Thermal cutoff - also a thermal fuse - this protects the unit from overheating in the heater area. It is actually a backup device as the hi-limit should open before the cutoff (fuse) blows. That is why you get both when ordering a cutoff as they assume that the hi-limit also has failed. This in not always true because if the element is grounded it can overheat and none of the thermostats can control it.

Hi-limit thermostat - this is the first protection device in the heater area. It will rest itself when the temperature drops back to normal.

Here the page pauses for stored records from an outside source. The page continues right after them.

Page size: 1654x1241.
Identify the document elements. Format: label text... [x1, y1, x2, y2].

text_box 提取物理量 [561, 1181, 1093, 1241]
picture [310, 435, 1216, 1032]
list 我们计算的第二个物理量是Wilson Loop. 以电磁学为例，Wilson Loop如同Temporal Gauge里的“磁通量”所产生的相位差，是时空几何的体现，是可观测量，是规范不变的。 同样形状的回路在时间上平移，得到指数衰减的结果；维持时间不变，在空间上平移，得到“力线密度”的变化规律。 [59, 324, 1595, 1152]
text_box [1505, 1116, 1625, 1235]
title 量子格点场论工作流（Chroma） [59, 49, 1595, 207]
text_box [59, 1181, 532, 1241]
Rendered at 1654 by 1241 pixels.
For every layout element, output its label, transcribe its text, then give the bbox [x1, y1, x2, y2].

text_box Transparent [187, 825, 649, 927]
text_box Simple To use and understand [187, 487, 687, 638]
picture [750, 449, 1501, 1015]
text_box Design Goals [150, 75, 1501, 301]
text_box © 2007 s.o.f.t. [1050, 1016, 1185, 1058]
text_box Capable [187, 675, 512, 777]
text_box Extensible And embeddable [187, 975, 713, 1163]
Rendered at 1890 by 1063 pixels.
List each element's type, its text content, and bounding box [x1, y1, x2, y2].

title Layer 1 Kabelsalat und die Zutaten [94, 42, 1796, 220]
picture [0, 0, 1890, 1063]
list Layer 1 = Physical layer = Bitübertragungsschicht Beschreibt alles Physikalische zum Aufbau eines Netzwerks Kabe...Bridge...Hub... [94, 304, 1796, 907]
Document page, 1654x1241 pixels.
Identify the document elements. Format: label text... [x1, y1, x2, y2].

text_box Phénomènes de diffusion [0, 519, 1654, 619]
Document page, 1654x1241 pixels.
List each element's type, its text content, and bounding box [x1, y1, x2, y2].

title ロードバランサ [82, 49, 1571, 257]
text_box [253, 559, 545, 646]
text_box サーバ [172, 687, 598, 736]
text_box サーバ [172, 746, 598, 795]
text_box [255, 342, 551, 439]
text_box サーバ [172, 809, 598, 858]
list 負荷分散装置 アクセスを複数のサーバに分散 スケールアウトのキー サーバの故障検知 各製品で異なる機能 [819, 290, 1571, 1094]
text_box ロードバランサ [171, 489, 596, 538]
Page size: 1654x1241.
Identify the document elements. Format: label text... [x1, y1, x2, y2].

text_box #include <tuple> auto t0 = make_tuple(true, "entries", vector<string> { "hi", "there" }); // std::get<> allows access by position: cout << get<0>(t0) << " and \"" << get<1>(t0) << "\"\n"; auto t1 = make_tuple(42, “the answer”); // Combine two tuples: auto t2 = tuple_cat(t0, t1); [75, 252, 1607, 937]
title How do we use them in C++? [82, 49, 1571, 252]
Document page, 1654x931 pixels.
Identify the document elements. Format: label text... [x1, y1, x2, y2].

I checked the operating thermostat and got a resistance of 0 ohms, and the heater which had a resistance of 6.9K.
The thermal cutoff had a R=0, and I checked to see that the high limit thermostat would open and close ( I used a heat gun to simulate operation). The main heating element had a resistance of 9.9 ohms.
I then replaced the blown out thermal fuse.The vent was cleaned and is clear.
Not finding anything else to check I plugged in the dryer and lo and behold it worked. Not having “done” anything I knew it was too good to be true. After working fine for two weeks the dryer conked out again yesterday. Again the thermal fuse was blown.
I can’t think of anything else to try. The dryer is 15 years old so maybe it is time to replace it.
Thank you for all your help.

Louie

[COLOR=“DarkRed”]I can’t think of anything else to try. The dryer is 15 years old so maybe it is time to replace it.[/COLOR]
This may be best as your problem is intermittent so is a pain to actually find the faulty part.

If you did want to give it one more shot, the operating thermostat (Item 8 in Section 3) would be at the top of my list.
Perhaps it’s contacts are pitted and stick closed every once in a while, but this is just a guess.